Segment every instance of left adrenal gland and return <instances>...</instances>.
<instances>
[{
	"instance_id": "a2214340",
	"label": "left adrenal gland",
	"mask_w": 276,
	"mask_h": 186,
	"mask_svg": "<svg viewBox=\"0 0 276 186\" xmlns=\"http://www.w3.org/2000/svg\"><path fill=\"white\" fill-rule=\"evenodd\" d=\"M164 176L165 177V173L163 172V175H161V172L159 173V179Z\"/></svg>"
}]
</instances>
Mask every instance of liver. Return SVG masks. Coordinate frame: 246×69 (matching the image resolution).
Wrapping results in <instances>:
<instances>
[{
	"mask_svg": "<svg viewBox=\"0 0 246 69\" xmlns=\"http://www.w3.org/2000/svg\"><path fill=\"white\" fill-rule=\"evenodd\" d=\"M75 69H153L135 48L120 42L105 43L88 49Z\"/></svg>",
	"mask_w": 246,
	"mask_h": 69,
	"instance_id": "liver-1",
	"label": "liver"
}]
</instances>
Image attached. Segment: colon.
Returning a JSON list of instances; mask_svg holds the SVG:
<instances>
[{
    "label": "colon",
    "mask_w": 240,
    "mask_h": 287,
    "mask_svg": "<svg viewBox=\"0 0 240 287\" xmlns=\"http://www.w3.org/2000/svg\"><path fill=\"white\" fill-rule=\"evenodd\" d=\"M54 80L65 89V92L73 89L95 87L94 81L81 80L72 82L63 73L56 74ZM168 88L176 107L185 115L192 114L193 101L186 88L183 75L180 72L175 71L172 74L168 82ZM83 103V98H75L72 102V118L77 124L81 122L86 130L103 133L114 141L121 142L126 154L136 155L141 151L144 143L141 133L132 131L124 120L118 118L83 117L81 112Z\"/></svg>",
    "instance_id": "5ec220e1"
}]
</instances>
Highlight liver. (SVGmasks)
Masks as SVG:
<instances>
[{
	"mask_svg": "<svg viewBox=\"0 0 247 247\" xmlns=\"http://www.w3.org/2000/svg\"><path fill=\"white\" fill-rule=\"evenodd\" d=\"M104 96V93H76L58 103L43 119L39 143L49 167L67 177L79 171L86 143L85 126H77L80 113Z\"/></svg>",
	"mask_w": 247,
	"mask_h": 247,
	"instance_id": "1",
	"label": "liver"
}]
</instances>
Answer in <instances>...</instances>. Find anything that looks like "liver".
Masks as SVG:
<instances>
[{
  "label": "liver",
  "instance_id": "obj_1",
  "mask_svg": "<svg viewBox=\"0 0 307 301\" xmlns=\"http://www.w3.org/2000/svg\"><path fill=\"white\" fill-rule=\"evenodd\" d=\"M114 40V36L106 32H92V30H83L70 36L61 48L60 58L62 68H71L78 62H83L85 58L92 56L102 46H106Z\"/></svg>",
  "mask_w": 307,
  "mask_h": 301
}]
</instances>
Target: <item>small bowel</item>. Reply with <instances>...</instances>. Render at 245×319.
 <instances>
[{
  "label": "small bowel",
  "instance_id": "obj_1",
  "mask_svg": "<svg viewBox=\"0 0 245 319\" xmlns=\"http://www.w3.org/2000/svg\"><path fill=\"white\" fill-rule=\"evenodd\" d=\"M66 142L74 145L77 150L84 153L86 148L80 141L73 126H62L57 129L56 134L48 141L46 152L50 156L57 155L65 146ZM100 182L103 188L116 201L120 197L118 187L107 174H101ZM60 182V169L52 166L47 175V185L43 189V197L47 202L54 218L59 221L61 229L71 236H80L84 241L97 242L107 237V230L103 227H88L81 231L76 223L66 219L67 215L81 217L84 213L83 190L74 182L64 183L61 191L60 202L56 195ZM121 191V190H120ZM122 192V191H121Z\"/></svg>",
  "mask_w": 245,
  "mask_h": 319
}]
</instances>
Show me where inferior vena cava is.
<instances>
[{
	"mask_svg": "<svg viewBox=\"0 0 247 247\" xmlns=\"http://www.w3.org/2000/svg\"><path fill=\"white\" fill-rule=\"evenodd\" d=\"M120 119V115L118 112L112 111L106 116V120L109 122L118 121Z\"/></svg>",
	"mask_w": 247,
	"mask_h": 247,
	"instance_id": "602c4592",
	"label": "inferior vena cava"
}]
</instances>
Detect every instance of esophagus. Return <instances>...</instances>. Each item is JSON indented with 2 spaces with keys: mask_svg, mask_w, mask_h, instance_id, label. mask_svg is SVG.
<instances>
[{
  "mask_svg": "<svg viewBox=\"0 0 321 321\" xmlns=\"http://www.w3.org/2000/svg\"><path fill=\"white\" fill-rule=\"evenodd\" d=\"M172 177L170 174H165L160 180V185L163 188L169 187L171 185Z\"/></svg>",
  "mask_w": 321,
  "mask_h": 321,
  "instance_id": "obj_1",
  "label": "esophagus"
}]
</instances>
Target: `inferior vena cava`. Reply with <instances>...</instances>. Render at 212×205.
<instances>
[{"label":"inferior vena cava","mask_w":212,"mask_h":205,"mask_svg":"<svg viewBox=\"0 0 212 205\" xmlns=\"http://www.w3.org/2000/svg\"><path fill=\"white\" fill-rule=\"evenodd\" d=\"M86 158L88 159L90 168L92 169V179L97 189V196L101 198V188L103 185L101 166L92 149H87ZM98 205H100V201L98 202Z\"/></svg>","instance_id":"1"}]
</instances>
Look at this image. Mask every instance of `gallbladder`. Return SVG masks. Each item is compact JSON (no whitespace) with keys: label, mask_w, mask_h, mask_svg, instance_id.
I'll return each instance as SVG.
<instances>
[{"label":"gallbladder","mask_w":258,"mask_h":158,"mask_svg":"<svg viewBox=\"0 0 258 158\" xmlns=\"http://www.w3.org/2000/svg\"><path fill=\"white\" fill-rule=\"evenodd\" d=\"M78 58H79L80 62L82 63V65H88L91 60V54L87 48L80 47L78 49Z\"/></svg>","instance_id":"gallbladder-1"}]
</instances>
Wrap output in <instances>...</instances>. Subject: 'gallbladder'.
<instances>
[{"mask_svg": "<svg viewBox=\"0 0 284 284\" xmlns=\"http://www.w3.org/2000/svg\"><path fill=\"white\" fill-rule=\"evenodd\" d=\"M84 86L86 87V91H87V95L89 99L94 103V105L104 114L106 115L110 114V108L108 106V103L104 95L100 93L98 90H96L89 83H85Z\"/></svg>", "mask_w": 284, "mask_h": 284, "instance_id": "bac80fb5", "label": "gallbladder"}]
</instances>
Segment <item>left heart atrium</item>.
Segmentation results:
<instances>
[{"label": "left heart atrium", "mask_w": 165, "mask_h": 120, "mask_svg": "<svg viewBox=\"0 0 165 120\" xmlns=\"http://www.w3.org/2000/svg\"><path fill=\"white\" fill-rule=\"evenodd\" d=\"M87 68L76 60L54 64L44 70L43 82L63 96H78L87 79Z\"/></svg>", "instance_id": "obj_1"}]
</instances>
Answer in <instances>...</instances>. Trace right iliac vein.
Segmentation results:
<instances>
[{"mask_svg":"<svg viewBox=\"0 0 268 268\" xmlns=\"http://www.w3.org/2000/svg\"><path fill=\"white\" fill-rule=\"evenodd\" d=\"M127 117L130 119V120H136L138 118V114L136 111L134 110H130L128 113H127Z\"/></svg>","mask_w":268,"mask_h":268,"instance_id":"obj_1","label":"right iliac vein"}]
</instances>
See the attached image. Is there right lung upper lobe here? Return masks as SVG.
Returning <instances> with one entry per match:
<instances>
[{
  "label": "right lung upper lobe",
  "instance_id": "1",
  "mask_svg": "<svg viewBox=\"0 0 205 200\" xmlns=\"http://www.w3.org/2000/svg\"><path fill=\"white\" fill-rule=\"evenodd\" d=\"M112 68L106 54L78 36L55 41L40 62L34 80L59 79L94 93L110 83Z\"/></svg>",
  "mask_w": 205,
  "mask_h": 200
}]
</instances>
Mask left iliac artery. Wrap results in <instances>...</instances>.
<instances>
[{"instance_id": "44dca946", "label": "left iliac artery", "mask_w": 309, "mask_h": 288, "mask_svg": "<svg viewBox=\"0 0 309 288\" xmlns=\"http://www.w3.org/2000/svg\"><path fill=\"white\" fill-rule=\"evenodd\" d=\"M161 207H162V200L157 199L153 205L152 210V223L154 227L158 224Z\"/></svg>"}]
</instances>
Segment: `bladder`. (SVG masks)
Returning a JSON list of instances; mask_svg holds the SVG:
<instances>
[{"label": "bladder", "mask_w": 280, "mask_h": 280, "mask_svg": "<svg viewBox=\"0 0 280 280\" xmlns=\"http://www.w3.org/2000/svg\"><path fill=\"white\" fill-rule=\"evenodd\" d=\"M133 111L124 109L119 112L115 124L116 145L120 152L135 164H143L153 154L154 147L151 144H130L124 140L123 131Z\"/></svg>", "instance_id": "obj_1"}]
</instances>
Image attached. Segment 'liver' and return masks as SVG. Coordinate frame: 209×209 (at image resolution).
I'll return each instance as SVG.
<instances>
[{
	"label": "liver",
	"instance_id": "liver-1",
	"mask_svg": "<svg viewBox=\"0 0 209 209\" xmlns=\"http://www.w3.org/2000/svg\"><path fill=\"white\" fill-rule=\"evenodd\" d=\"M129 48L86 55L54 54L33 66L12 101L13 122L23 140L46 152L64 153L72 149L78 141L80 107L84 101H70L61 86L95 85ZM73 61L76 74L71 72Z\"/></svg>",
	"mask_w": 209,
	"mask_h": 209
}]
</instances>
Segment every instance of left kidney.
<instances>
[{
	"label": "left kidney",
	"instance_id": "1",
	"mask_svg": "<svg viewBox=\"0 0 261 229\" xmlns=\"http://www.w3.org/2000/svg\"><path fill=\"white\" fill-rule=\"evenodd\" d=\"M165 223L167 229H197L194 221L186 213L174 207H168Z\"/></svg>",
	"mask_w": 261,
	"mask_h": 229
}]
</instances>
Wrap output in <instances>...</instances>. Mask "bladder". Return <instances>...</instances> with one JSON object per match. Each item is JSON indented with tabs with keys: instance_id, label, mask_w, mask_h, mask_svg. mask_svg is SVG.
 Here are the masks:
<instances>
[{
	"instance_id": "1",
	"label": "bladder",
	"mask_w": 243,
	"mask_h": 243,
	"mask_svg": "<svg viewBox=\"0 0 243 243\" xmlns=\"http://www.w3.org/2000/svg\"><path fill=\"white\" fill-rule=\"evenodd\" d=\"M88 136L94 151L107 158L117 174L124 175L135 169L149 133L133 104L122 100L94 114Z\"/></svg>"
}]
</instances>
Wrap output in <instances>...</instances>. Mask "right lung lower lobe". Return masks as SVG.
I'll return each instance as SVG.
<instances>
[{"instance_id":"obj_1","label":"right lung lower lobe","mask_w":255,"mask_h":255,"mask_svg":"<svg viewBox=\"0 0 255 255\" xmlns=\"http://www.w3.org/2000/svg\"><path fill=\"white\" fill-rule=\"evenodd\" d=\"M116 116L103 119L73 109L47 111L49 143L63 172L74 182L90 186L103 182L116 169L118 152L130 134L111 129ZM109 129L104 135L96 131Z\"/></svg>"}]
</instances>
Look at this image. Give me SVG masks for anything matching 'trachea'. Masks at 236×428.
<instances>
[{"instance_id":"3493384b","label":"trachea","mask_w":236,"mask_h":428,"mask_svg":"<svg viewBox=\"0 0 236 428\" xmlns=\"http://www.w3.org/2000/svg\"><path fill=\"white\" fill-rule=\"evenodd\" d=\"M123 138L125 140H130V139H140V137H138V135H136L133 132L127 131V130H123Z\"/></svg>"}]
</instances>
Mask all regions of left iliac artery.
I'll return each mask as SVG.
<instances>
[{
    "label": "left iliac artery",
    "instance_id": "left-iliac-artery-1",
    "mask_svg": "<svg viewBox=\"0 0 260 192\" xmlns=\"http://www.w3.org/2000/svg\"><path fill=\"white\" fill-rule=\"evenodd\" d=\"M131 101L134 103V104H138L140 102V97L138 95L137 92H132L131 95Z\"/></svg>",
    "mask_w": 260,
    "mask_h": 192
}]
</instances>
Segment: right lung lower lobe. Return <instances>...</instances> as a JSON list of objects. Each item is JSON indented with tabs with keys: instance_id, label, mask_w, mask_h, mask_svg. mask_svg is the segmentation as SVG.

* [GIVEN REQUEST]:
Please pick out every line of the data above that contains the word "liver", and copy each one as it appears.

* [EXERCISE OUTPUT]:
Mask every instance of liver. Return SVG masks. Coordinate frame: 246×69 (matching the image resolution).
	"instance_id": "liver-1",
	"label": "liver"
Highlight liver. (SVGmasks)
	"label": "liver"
Answer in <instances>...</instances>. Find anything that looks like "liver".
  "label": "liver",
Image attached. Segment 'liver' and return masks as SVG. Coordinate frame: 209×209 (at image resolution).
	"label": "liver",
	"instance_id": "liver-1",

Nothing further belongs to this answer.